EXERCISE:
Show all lines of the entries in which the word "down" is found.

DATA FOR REVIEW:
==*==

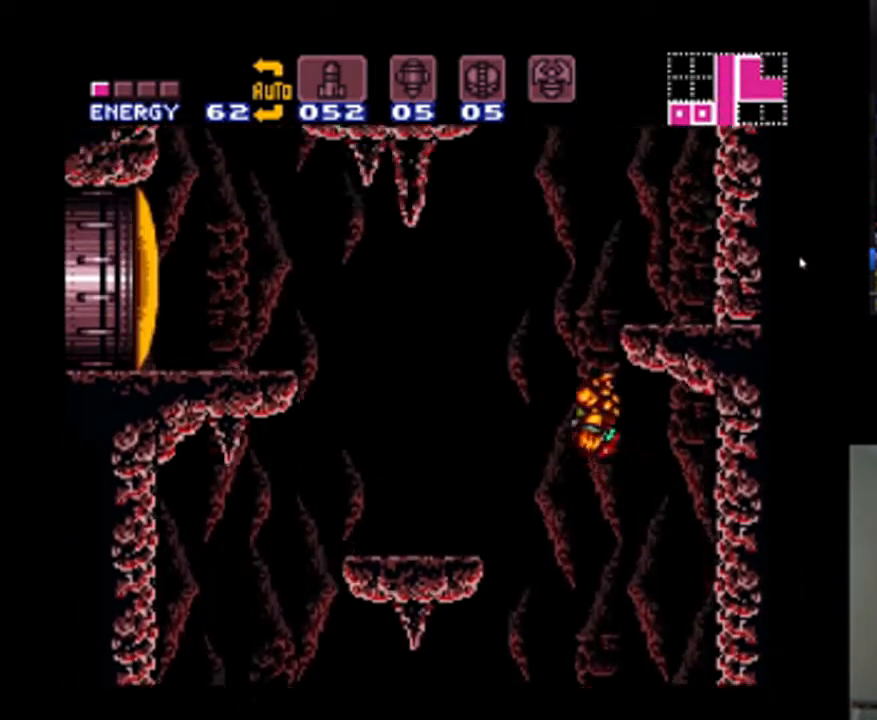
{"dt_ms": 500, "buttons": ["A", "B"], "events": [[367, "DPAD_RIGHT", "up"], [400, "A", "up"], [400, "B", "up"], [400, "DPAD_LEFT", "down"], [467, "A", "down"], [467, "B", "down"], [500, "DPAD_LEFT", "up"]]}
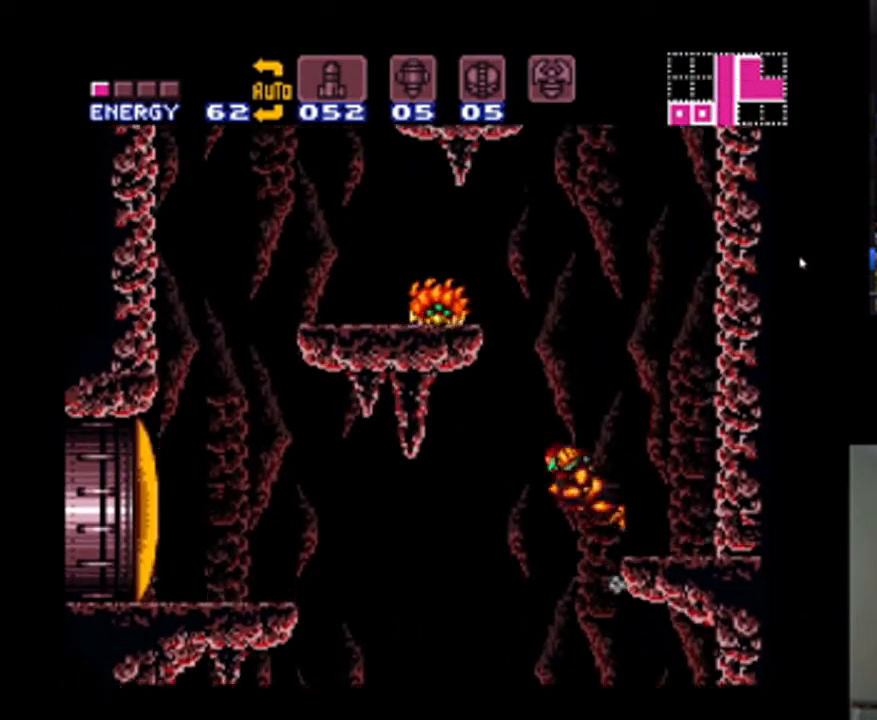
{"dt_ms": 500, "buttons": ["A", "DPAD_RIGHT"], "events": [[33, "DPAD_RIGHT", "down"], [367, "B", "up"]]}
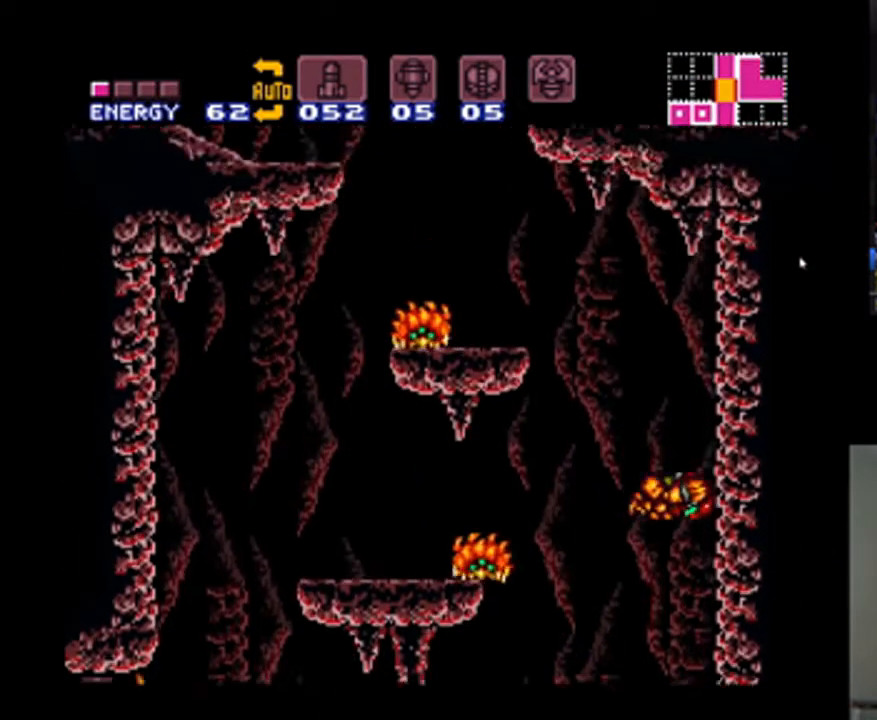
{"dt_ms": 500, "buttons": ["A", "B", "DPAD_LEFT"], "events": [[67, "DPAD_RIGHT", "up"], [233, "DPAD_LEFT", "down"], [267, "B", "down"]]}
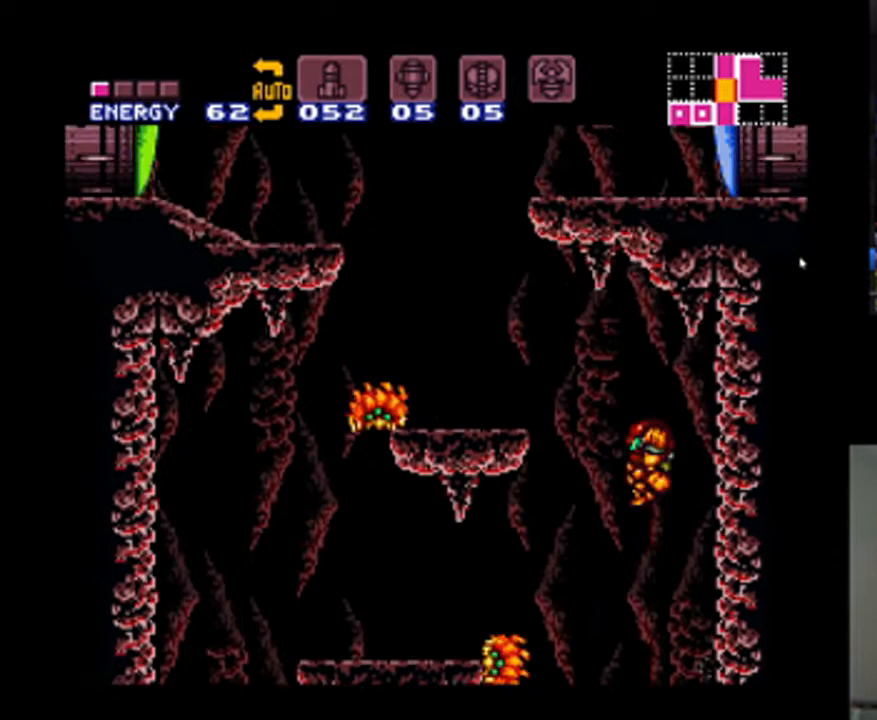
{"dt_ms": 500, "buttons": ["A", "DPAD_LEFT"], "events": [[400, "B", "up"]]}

==*==

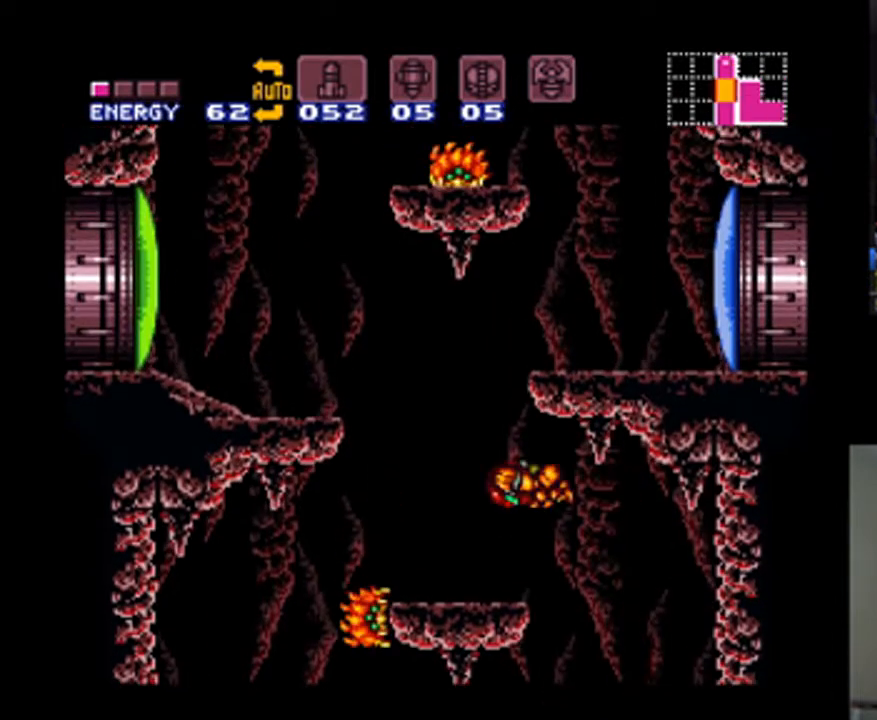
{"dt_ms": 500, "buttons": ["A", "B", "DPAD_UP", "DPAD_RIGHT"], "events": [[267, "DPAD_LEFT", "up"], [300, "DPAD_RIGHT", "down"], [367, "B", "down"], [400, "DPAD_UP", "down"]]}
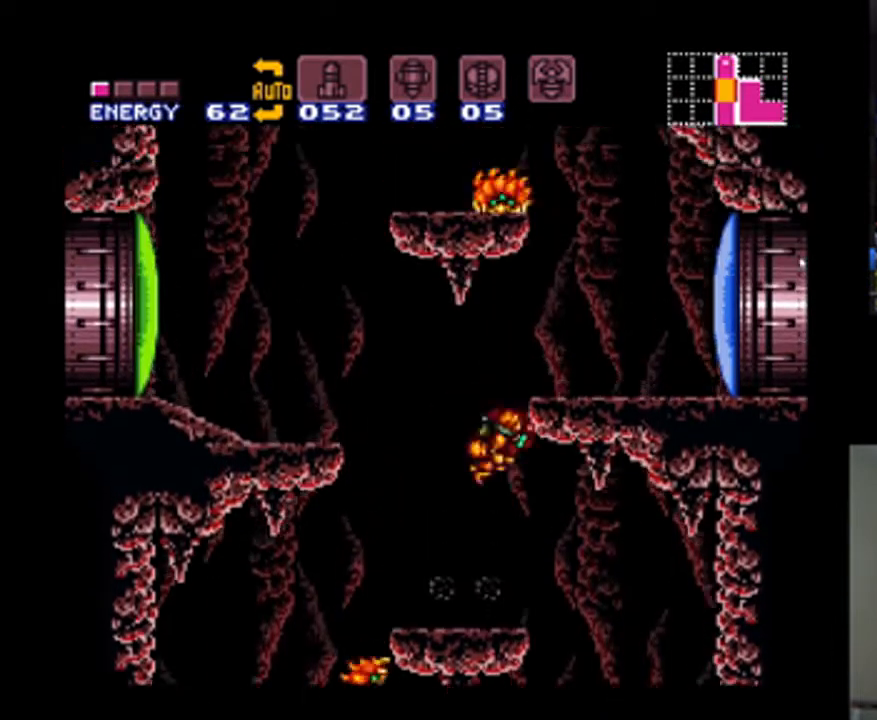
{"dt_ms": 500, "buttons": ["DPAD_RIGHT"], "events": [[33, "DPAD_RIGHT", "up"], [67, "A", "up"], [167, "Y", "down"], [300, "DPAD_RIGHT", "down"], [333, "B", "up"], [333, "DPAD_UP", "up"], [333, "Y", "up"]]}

==*==

RESULT FOR THIS EXERCISE:
{"dt_ms": 500, "buttons": ["A", "B"], "events": [[367, "DPAD_RIGHT", "up"], [400, "A", "up"], [400, "B", "up"], [400, "DPAD_LEFT", "down"], [467, "A", "down"], [467, "B", "down"], [500, "DPAD_LEFT", "up"]]}
{"dt_ms": 500, "buttons": ["A", "DPAD_RIGHT"], "events": [[33, "DPAD_RIGHT", "down"], [367, "B", "up"]]}
{"dt_ms": 500, "buttons": ["A", "B", "DPAD_LEFT"], "events": [[67, "DPAD_RIGHT", "up"], [233, "DPAD_LEFT", "down"], [267, "B", "down"]]}
{"dt_ms": 500, "buttons": ["A", "B", "DPAD_UP", "DPAD_RIGHT"], "events": [[267, "DPAD_LEFT", "up"], [300, "DPAD_RIGHT", "down"], [367, "B", "down"], [400, "DPAD_UP", "down"]]}
{"dt_ms": 500, "buttons": ["DPAD_RIGHT"], "events": [[33, "DPAD_RIGHT", "up"], [67, "A", "up"], [167, "Y", "down"], [300, "DPAD_RIGHT", "down"], [333, "B", "up"], [333, "DPAD_UP", "up"], [333, "Y", "up"]]}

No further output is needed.